Abstract

Usually in Hirschsprung's disease (HD), long-term sequelae in children are related to abnormalities in defecation. However, some of these patients also develop lower urinary tract problems. The aim of this study is to assess and define the effects of transanal endorectal pull through procedure in patients with HD on lower urinary tract function by means of urodynamic studies (UDS) performed before and after surgery. The study was conducted at Ibn Rochd University Hospitals from 2007 to 2016. Twenty-eight patients with HD were subjected to urodynamic studies before and after the different definitive surgical procedures. They were all males with a mean age of 3 years.
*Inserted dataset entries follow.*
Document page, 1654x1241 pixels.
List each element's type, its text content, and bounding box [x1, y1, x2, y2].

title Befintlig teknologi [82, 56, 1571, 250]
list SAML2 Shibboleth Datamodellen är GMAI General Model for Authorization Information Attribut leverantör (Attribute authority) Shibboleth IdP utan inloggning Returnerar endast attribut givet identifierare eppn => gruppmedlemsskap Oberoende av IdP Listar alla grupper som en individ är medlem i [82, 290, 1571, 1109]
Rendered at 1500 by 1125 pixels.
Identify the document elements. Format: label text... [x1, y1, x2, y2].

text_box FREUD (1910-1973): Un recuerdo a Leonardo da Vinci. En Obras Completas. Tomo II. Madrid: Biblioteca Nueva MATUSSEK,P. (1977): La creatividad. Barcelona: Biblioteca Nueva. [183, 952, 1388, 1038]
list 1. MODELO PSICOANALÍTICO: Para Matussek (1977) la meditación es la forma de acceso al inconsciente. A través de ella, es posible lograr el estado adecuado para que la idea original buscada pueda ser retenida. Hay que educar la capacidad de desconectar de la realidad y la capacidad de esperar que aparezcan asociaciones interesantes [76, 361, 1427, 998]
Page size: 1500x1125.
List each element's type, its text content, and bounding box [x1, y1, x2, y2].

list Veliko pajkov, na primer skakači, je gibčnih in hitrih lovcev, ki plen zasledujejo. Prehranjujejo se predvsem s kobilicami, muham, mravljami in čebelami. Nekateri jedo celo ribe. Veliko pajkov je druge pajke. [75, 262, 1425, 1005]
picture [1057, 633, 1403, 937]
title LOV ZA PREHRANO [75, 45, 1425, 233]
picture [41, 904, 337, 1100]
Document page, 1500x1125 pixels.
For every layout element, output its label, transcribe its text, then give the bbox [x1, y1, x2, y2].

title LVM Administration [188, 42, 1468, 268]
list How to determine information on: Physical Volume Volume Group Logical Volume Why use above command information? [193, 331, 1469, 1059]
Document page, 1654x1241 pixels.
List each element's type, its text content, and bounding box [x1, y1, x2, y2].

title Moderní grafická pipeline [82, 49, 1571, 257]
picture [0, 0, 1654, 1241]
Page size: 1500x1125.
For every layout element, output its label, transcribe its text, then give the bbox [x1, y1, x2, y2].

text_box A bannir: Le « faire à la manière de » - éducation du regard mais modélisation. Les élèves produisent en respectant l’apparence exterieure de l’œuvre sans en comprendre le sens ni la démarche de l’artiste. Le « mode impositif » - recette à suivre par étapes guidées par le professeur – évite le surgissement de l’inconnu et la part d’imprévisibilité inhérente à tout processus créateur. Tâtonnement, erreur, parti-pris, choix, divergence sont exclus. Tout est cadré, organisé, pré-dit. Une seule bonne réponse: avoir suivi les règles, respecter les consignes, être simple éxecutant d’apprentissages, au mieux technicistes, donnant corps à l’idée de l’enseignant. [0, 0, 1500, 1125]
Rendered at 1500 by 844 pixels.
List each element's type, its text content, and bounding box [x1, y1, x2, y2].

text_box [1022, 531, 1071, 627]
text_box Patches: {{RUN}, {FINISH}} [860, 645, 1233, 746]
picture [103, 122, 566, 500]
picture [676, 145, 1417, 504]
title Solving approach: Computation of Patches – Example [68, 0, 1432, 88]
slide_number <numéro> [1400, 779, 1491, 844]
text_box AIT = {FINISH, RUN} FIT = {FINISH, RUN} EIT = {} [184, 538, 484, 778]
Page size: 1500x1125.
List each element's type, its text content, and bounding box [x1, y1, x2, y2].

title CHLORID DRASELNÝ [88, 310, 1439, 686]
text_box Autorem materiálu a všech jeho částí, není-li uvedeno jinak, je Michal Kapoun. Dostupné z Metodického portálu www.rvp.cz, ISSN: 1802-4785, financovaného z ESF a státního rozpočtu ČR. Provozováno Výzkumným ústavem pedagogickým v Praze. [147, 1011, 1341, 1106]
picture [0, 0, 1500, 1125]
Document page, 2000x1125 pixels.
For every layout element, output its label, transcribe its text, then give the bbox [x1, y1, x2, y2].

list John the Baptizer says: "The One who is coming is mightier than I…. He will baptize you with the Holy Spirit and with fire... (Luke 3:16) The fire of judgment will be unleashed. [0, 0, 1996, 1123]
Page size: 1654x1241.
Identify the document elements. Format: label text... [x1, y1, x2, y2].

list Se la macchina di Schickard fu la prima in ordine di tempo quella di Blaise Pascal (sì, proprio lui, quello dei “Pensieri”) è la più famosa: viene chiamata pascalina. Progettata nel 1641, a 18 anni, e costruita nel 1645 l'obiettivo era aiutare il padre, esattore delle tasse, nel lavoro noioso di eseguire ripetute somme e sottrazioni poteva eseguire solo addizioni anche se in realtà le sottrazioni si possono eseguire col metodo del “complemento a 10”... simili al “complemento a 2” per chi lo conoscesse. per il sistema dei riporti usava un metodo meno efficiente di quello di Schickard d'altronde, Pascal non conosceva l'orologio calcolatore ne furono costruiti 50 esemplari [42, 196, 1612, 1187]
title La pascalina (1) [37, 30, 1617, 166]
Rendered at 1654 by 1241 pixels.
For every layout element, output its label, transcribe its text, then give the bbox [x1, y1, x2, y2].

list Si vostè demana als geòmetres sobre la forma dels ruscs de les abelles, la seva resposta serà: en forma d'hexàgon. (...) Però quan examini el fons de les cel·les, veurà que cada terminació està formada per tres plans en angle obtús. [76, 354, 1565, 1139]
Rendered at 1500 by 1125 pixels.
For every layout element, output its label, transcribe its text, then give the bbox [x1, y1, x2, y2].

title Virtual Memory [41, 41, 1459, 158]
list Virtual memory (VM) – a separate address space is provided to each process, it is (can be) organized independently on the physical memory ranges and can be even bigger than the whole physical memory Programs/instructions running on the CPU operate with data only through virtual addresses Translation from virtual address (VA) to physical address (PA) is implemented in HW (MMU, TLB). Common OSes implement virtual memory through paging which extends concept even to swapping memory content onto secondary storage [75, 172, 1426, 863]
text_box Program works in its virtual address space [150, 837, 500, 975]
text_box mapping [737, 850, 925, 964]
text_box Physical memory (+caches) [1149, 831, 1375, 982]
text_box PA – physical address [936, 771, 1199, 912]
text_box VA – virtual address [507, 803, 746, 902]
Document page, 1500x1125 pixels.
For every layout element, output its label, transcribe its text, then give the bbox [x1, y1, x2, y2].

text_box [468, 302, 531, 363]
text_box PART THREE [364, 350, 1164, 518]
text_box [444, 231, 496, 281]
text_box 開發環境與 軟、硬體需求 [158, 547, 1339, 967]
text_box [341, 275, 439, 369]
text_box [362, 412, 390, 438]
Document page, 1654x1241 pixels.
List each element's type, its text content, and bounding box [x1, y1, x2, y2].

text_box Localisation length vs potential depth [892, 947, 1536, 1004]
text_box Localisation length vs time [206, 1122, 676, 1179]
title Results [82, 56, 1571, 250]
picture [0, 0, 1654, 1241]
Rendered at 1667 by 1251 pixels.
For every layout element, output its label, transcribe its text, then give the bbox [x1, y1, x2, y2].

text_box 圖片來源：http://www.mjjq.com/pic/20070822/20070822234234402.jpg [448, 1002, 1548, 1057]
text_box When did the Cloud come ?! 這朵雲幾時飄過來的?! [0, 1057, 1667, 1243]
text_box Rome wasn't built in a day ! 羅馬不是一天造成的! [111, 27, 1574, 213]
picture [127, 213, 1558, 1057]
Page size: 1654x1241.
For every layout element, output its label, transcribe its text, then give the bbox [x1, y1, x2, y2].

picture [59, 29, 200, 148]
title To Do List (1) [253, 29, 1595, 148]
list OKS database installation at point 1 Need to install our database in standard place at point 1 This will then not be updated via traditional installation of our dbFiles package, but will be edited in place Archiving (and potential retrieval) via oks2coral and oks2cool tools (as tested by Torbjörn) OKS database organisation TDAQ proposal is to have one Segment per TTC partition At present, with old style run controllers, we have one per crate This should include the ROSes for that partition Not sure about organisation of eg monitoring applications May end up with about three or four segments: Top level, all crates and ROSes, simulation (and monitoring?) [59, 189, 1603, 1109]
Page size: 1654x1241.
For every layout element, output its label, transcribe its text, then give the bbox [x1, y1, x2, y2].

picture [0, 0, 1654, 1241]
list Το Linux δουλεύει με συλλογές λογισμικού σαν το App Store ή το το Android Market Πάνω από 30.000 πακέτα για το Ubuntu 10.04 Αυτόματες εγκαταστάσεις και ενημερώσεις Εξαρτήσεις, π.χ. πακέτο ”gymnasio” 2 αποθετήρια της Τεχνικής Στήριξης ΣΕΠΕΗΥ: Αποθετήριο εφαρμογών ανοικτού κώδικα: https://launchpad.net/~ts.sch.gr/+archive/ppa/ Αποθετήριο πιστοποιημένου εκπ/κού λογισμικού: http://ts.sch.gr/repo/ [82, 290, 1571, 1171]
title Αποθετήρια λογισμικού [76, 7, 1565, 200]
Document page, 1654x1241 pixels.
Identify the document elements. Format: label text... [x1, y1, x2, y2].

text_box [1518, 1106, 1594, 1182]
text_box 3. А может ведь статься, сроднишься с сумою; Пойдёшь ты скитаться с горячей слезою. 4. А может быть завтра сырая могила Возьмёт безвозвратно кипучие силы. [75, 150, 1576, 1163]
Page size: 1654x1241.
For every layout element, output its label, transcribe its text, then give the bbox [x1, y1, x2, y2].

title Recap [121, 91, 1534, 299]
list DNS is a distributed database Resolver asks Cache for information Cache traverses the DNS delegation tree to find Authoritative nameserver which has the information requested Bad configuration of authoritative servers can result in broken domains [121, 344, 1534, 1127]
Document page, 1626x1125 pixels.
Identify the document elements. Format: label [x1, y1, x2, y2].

The main outcome measurements were maximum cystometric capacity, compliance, unstable detrusor contraction and residual urinary volume. Urodynamic findings were normal in 23 (82%) children, and abnormal in 5 (18%) children. In uroflowmetric study, dysuria with detrusor sphincter dyssynergia and significant post-void urine residual (more than 20 mL) were found in the 3 symptomatic children. In cystometric study, five children had unstable detrusor contraction, low bladder compliance and small-capacity bladder. In HD, neurovesical dysfunction may exist preoperatively and though the incidence of postoperative changes in neurovesical function may appear high. Children who present with urinary problems after surgery should be assessed urodynamically.